All entries need to be written out verbatim, with pictures omitted.

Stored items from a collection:
▼

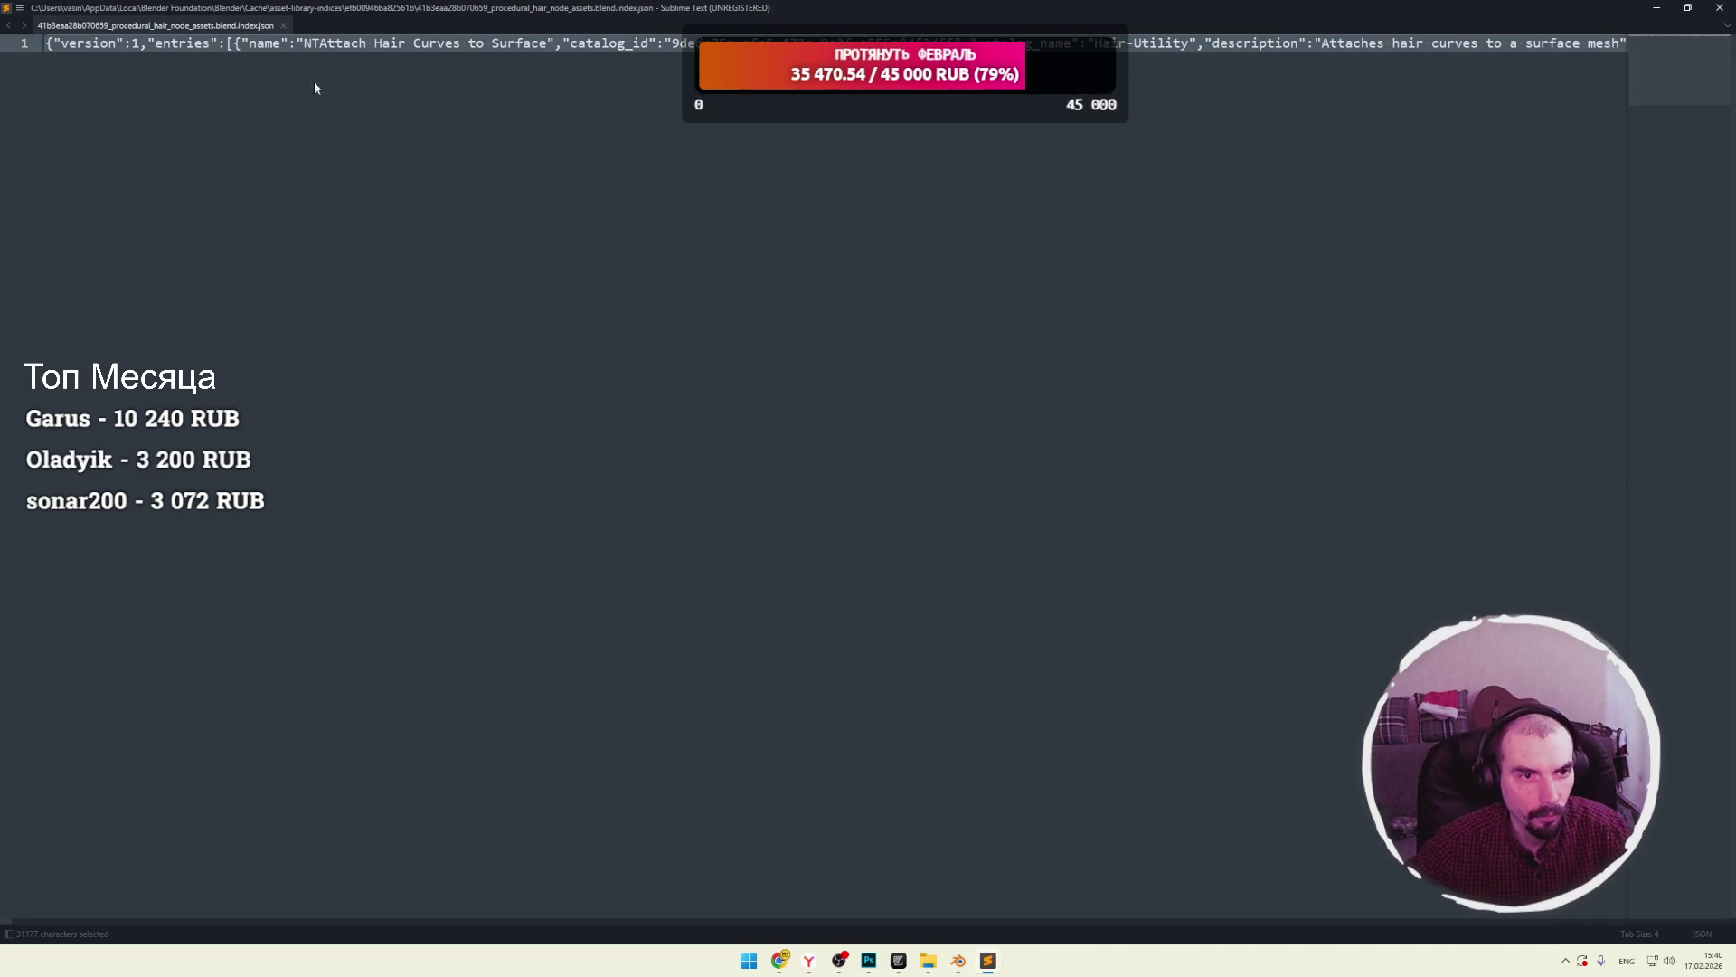
{"action": "key", "text": "ctrl+x"}
{"action": "key", "text": "alt+Tab"}
{"action": "left_click", "coordinate": [910, 267]}
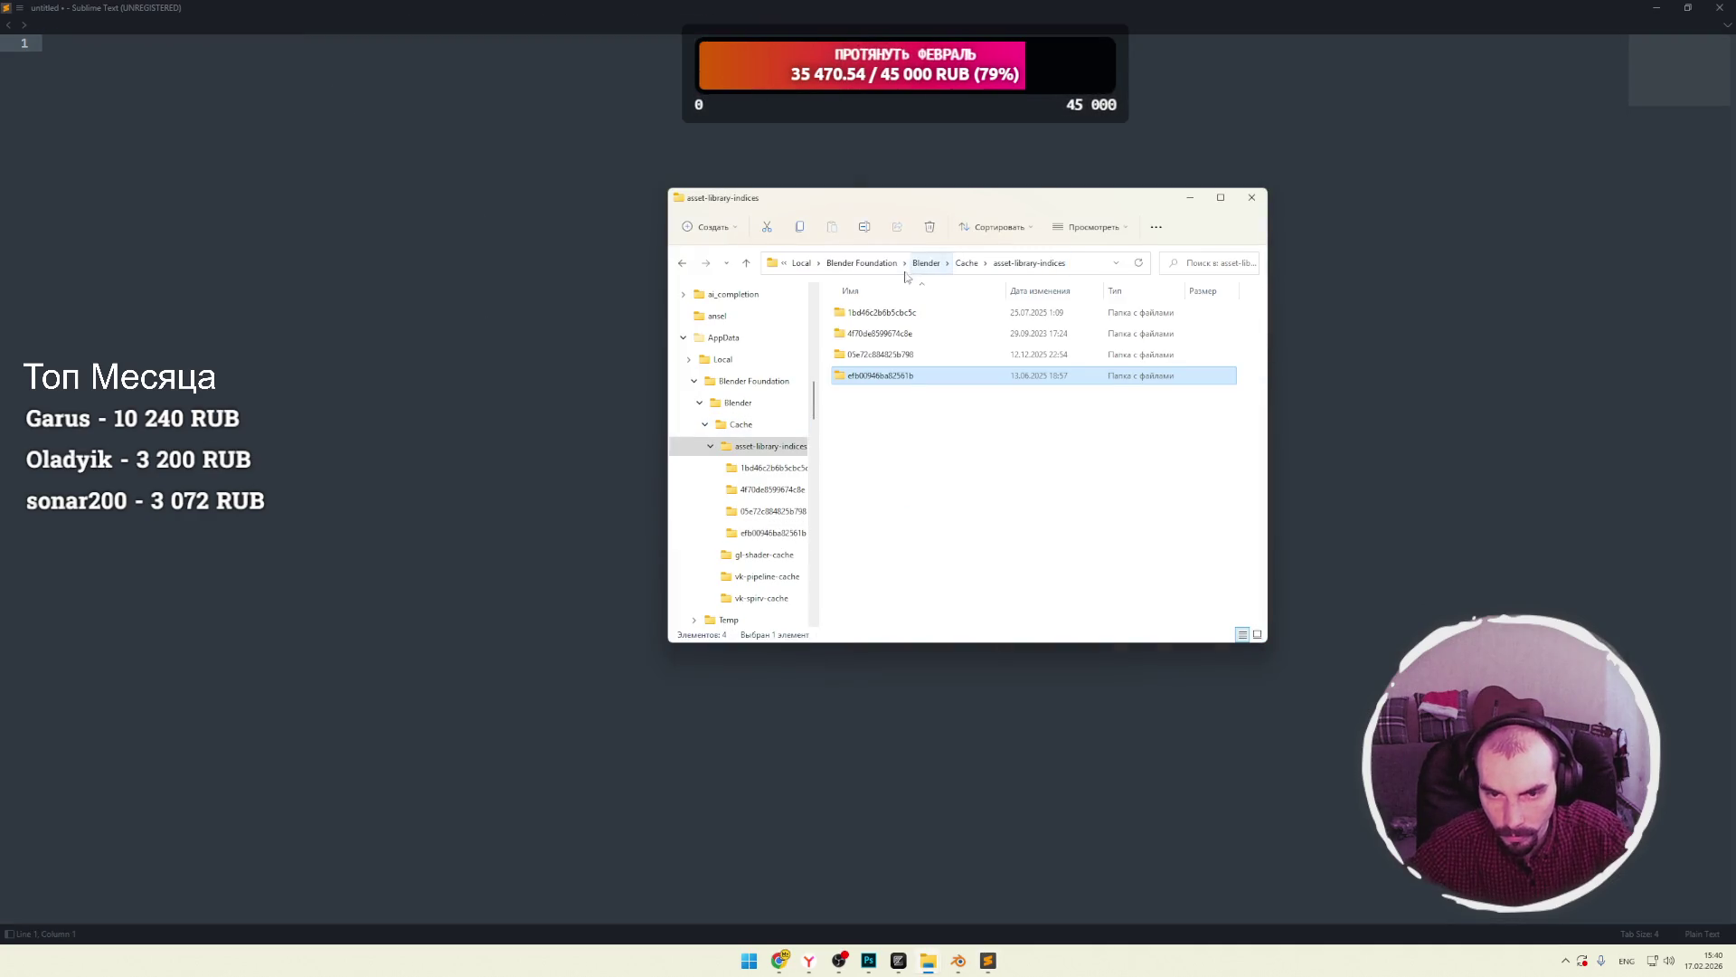
{"action": "left_click", "coordinate": [966, 262]}
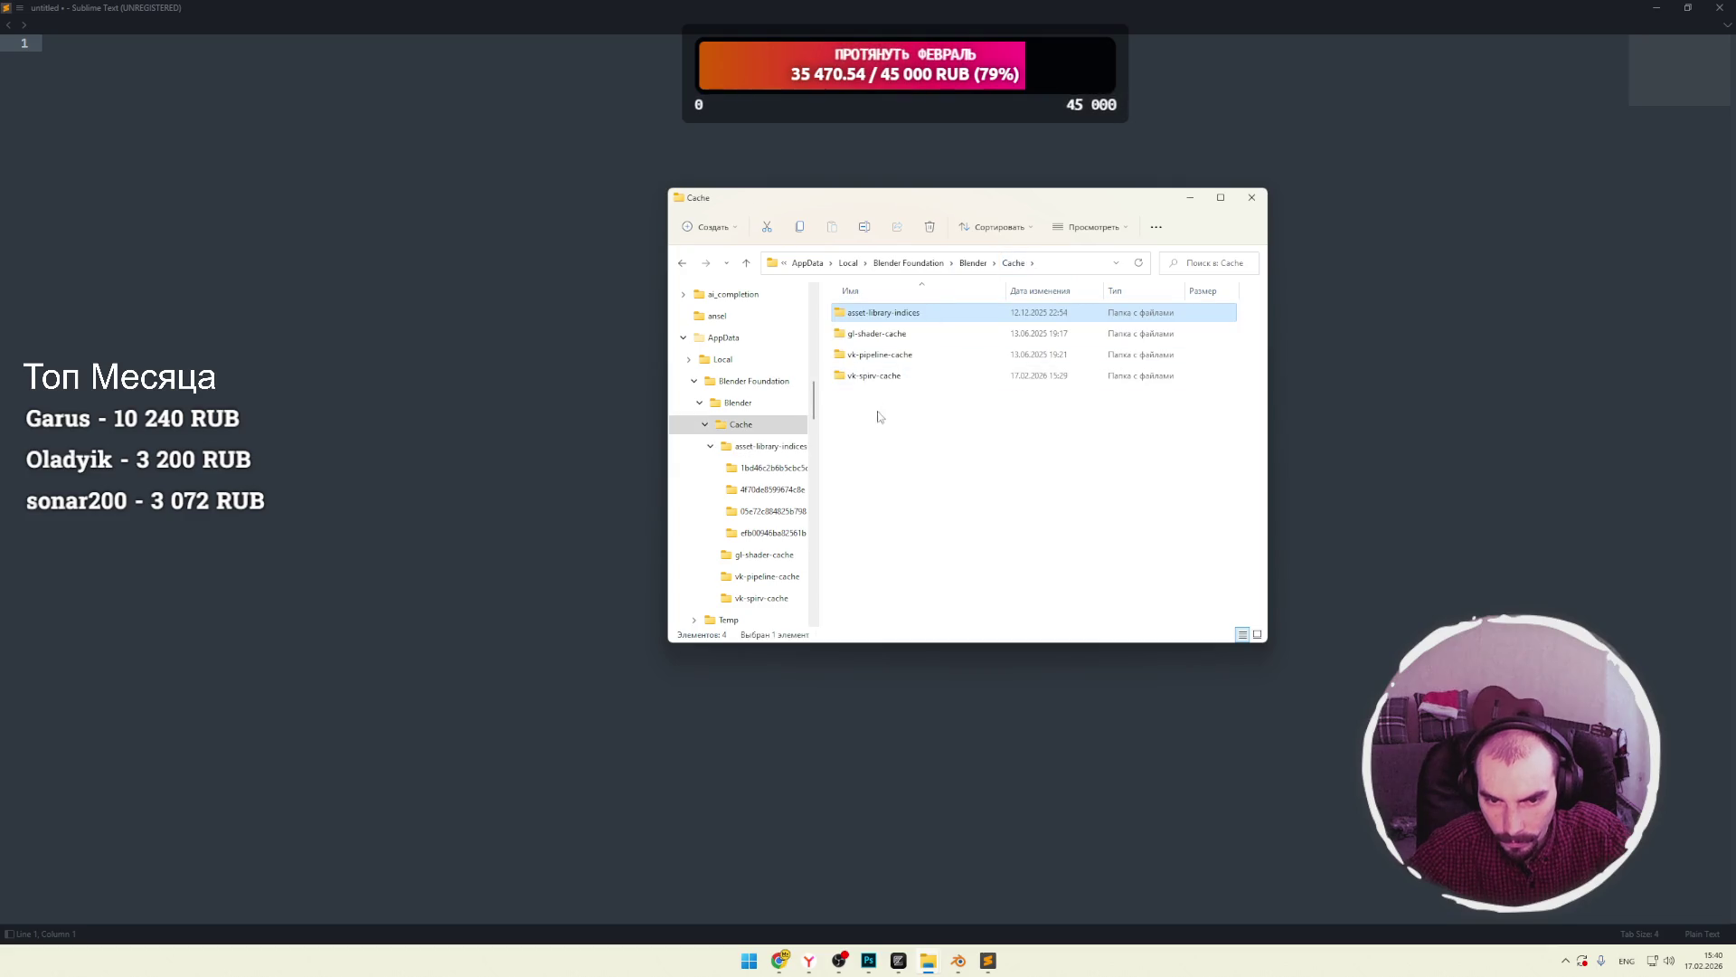
{"action": "key", "text": "alt+Tab"}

▲

**Solution to the exercise:**
{"action": "key", "text": "ctrl+x"}
{"action": "key", "text": "alt+Tab"}
{"action": "left_click", "coordinate": [910, 267]}
{"action": "left_click", "coordinate": [966, 262]}
{"action": "key", "text": "alt+Tab"}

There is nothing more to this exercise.